Reflecting the campaign's recent attention to veterans, Obama added a visit Tuesday with some of them to his fundraising schedule in Portland, Ore.
Obama slid into a blue vinyl booth with three middle-aged veterans who were among the lunchtime crowd at The Gateway Breakfast House.
The conversation turned quickly to veterans care, including those who live in rural areas.
Traveling with Obama, campaign spokesman Ben LaBolt said Romney was resorting to "cheap attacks" on the president "that lack credibility."
Romney referenced comments from Sen.

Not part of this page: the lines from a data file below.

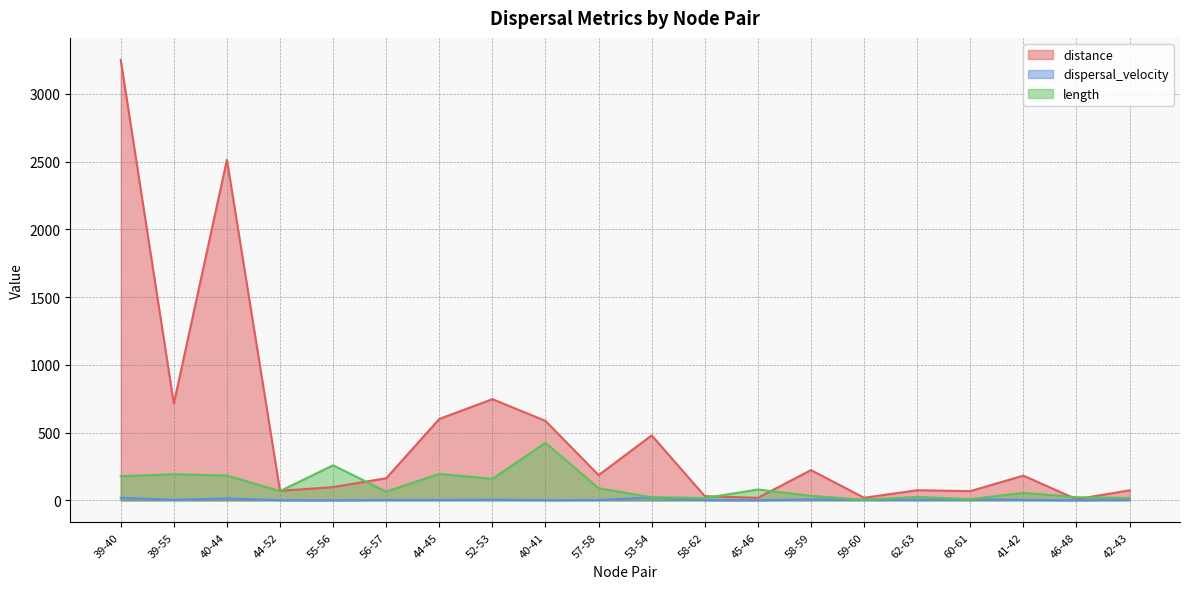

What is the maximum value shown in the chart?

3250.8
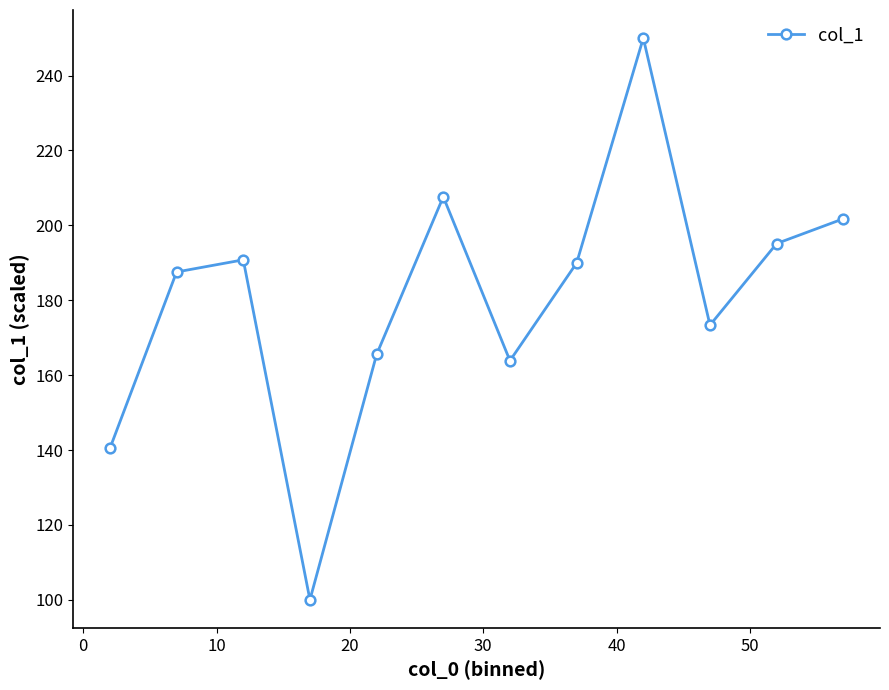

How many points are lower than both their immediate neighbors (excluding endpoints)?

3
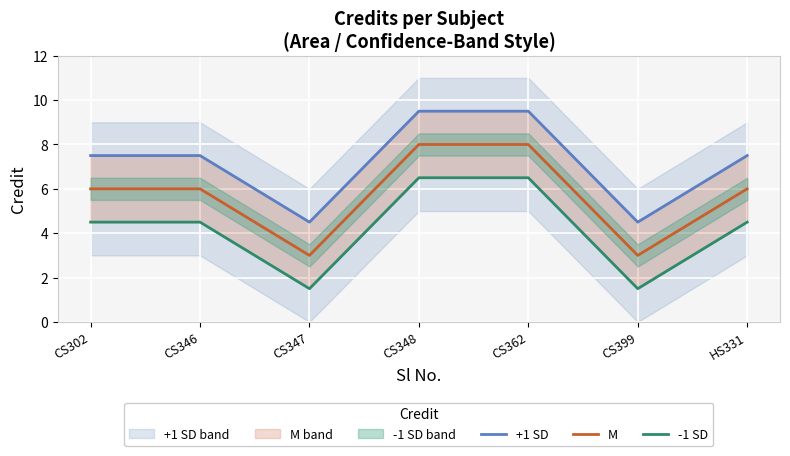

True or false: -1 SD and M intersect in this chart.

False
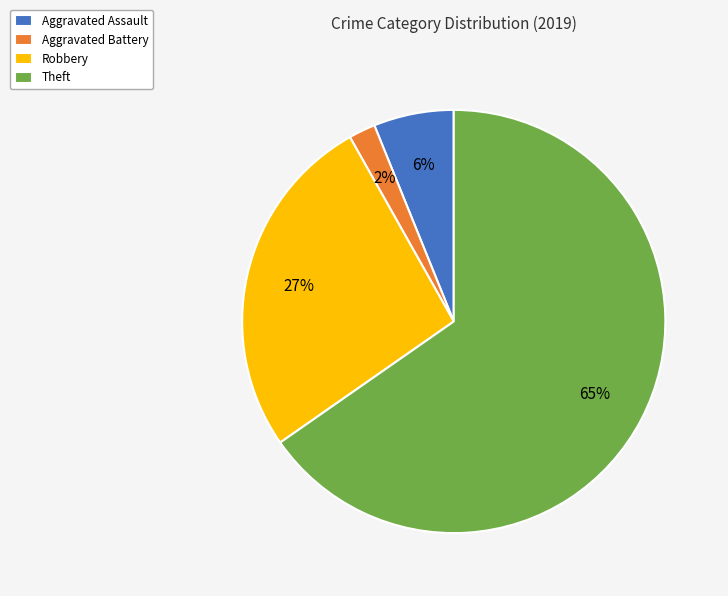

Which has a higher value, Theft or Robbery?

Theft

Dianne Feinstein, who said Monday that the White House appeared to be behind some leaks of classified information.
The California Democrat, who chairs the Senate Intelligence Committee, said she was convinced Obama himself did not didn't leak secret information.
It's been a simmering Republican complaint, quelled little by Holder's action, in response to leaks about the bin Laden raid, as well as U.S. involvement in cyberattacks on Iran and about an al-Qaida plot to bomb a U.S.-bound airliner.
Feinstein said Tuesday she was "disturbed by these leaks." "I regret that my remarks are being used to impugn President Obama or his commitment to protecting national security secrets," she said in a statement.
Romney, a former Massachusetts governor with a business background, has for months aggressively raked Obama's stewardship of the economy. Polls consistently have shown voters see Romney as better able to handle it.
But Romney has been unable to cut into Obama's edge on national security issues.
The administration's counterterrorism fight against al-Qaida and especially the killing of bin Laden has undercut the label Republicans have long attached to Democrats as soft on defense.
Romney called for a total cessation of uranium enrichment in Iran, and proposed tying foreign aid to Egypt to peaceful relations between Egypt and Israel.
He called for strict enforcement of sanctions against Iran and pledged to use "every means necessary to protect ourselves and the region." But the speech was more criticism than proposition.
Romney said Obama had alienated Israel and other key U.S. allies such as Poland and the Czech Republic.
He derided as politically motivated Obama's candid comment to the Russian president that he would have more flexibility to deal with Russia after the election. Romney also suggested that politics is driving Obama's push for defense cuts and warned the spending reductions would weaken the military.
"Strategy is not driving President Obama's massive defense cuts," Romney said.
The automatic, across-the-board cuts of $1.2 trillion to defense and domestic programs are slated to begin on Jan. 2 unless Congress comes up with a plan to avoid them.
They were set in motion after a bipartisan congressional "supercommittee" failed to come up with an equivalent amount in cuts.
Republicans have tried to pin the looming defense cuts on Obama, but GOP members in the House and Senate voted for the reductions last August as part of a far-reaching bill that raised the nation's borrowing authority and implemented cuts to reduce the growing federal deficit.
Obama made that point in his speech to the same group on Monday.
"There are a number of Republicans in Congress who don't want you to know that most of them voted for these cuts," Obama said. "Now they're trying to wriggle out of what they agreed to."
It's also a local campaign issue in competitive states such as Virginia and Florida, states with a large military civilian workforce.
But the criticism of Obama on military spending could also help Romney, who faces scrutiny in these states for proposing a 10 percent cut in the federal workforce that would affect military and defense jobs.